> **INSTRUCCIÓN 1**:
Según la crónica del festival cervantino de Azul, ¿en qué parte de la provincia de Buenos Aires se ubica la ciudad?
> **INSTRUCCIÓN 2**:
Copia de la crónica del festival cervantino de Azul el pasaje que empieza en las palabras "EN AZUL SE REALIZO" y termina después de "Manco de Lepanto.".

> **FRAGMENTO DE LA FUENTE**:
□ □ □ □ □ □ □
"Página 12" estuvo en Azul durante el Festival Cervantino...


Además de por su obra El Quijote, Carlos Regazzoni es célebre en Azul por sus “pizzas culeras”.


EN AZUL SE REALIZO EL TERCER FESTIVAL CERVANTINO DE LA ARGENTINA

Historias de una ciudad “manchega”

En la localidad bonaerense, una de las dos de América declaradas como “cervantinas” por la Unesco, los personajes harían las delicias del Manco de Lepanto.

Por Facundo García

Desde Azul

 

“Festival Cervantino de la Argentina”, decía la invitación con la imagen del Quijote, y era difícil no sentir la tentación de ir a constatar si a esta altura la humanidad deja espacio para una pizca de espíritu caballeresco. Hasta ayer, la cita fue en Azul, que por tercer año organizó un encuentro rebozante de actividades –con la idea de vincular lo cervantino con la diversidad cultural latinoamericana–, que fueron de las artes plásticas hasta las payadas, pasando por la danza y los desfiles callejeros. A poco de llegar, la ciudad ubicada en el centro de la provincia de Buenos Aires invitaba a preguntarse si Alonso Quijano no habría cambiado los pagos manchegos por la pampa. A través de vecinos como el paisano astrónomo, el jubilado que se convierte en cacique o la familia de panaderos que elabora una inquietante “pizza culera”, la respuesta fue saliendo sola a medida que pasaban los días (y los asados).
□ □ □ □ □ □ □
> **INFORMACIÓN EXTRAÍDA**:
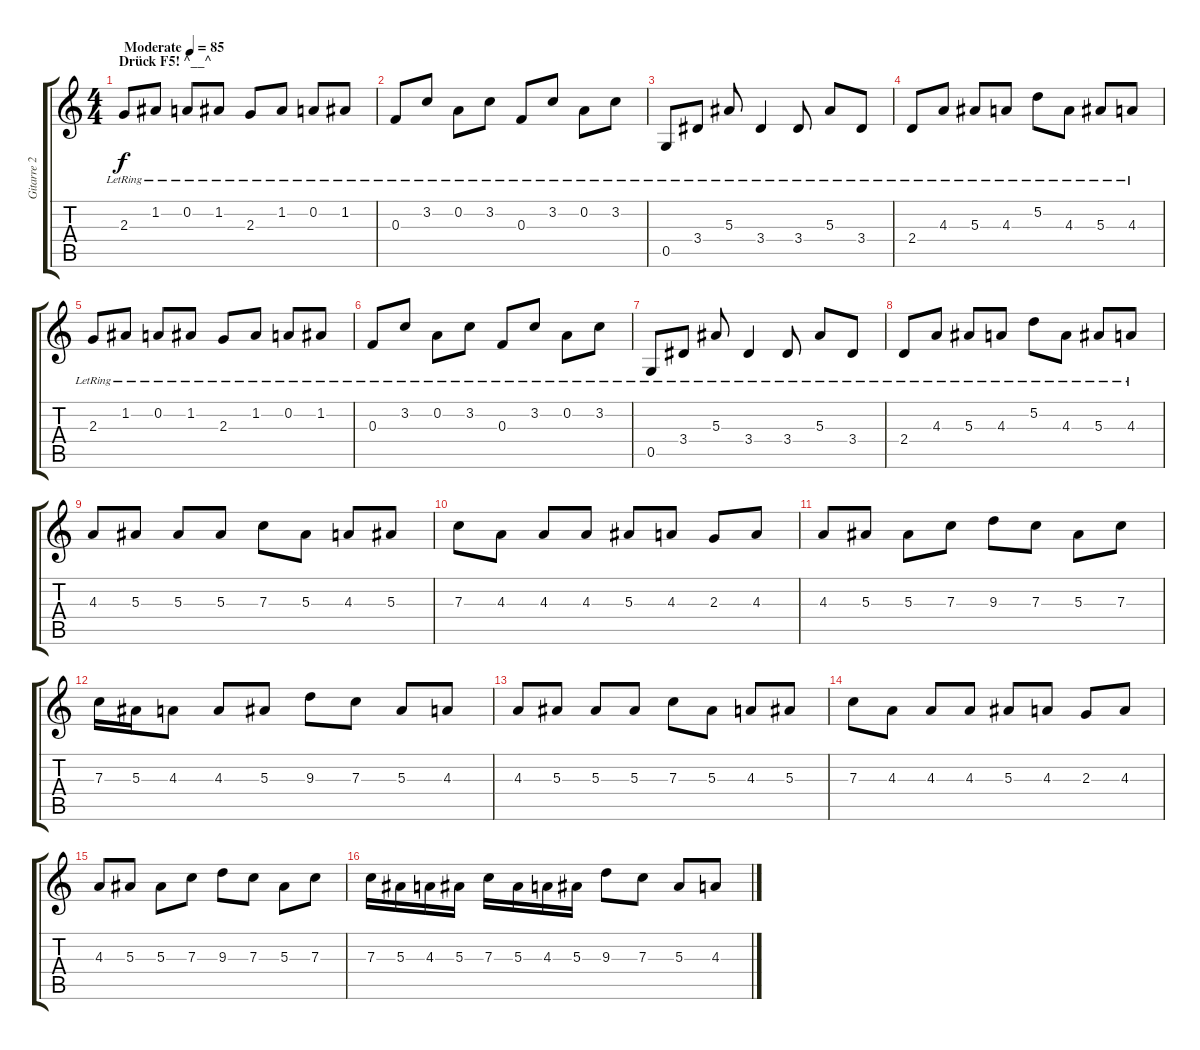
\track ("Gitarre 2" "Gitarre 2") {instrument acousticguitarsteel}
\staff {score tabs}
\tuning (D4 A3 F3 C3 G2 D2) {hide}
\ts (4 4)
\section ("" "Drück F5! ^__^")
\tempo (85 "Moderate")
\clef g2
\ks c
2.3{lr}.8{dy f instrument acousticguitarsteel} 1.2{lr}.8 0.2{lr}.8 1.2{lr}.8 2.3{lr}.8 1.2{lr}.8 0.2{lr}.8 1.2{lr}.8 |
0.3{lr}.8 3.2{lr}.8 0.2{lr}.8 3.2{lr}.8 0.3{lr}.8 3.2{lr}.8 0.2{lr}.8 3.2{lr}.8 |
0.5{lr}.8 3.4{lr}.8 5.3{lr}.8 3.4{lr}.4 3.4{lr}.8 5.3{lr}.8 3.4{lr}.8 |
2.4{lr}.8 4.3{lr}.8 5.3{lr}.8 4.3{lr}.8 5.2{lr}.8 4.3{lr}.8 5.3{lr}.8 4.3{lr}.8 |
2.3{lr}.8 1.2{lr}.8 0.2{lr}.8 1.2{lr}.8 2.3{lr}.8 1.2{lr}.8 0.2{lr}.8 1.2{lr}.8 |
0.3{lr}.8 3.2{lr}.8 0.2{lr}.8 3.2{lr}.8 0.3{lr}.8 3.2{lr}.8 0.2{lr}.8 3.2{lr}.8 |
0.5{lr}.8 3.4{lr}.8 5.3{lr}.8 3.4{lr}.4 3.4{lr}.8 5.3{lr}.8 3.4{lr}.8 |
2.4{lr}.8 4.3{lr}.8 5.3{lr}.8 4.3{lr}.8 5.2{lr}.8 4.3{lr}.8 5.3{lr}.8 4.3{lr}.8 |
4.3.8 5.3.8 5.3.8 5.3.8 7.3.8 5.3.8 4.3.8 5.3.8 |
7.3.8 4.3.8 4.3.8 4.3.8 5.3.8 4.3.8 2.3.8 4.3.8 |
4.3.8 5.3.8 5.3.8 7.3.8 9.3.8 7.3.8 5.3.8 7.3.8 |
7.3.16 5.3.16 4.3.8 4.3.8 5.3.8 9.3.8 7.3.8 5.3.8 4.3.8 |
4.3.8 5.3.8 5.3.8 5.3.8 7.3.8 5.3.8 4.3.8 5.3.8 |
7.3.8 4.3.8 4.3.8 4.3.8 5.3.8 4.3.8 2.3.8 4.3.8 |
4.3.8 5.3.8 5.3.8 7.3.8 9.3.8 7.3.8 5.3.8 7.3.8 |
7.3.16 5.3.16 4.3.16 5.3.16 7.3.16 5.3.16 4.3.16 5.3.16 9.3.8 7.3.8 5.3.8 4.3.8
□ □ □ □ □ □ □
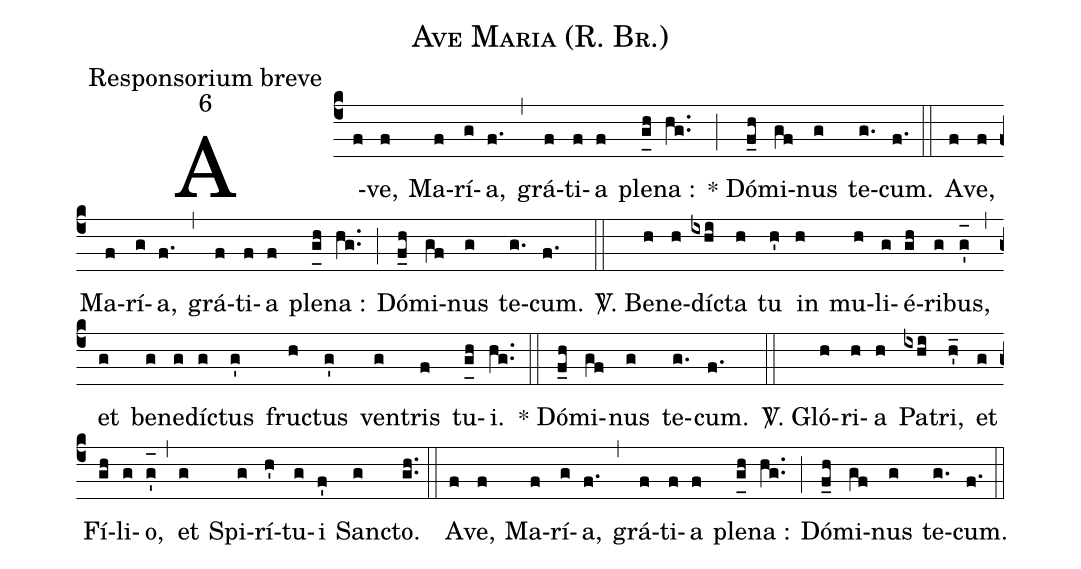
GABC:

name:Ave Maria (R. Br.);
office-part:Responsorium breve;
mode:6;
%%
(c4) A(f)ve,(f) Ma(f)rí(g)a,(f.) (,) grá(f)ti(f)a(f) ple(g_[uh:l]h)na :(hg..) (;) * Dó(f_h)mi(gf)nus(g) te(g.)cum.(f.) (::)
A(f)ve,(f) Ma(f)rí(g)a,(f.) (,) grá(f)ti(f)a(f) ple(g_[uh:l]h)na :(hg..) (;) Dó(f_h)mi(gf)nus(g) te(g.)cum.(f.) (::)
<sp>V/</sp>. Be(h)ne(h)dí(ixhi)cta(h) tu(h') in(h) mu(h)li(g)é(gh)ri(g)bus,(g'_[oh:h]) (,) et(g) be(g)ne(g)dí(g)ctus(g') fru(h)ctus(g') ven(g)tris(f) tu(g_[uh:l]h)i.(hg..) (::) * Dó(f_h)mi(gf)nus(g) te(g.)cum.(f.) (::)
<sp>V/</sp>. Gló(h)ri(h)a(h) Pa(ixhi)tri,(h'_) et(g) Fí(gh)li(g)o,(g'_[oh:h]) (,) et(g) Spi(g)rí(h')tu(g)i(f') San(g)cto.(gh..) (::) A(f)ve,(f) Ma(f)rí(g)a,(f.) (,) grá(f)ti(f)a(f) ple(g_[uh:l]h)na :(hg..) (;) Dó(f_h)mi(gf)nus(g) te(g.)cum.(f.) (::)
□ □ □ □ □ □ □
> **RESPUESTA ESPERADA 1**:
En el centro de la provincia de Buenos Aires.

> **RESPUESTA ESPERADA 2**:
EN AZUL SE REALIZO EL TERCER FESTIVAL CERVANTINO DE LA ARGENTINA

Historias de una ciudad “manchega”

En la localidad bonaerense, una de las dos de América declaradas como “cervantinas” por la Unesco, los personajes harían las delicias del Manco de Lepanto.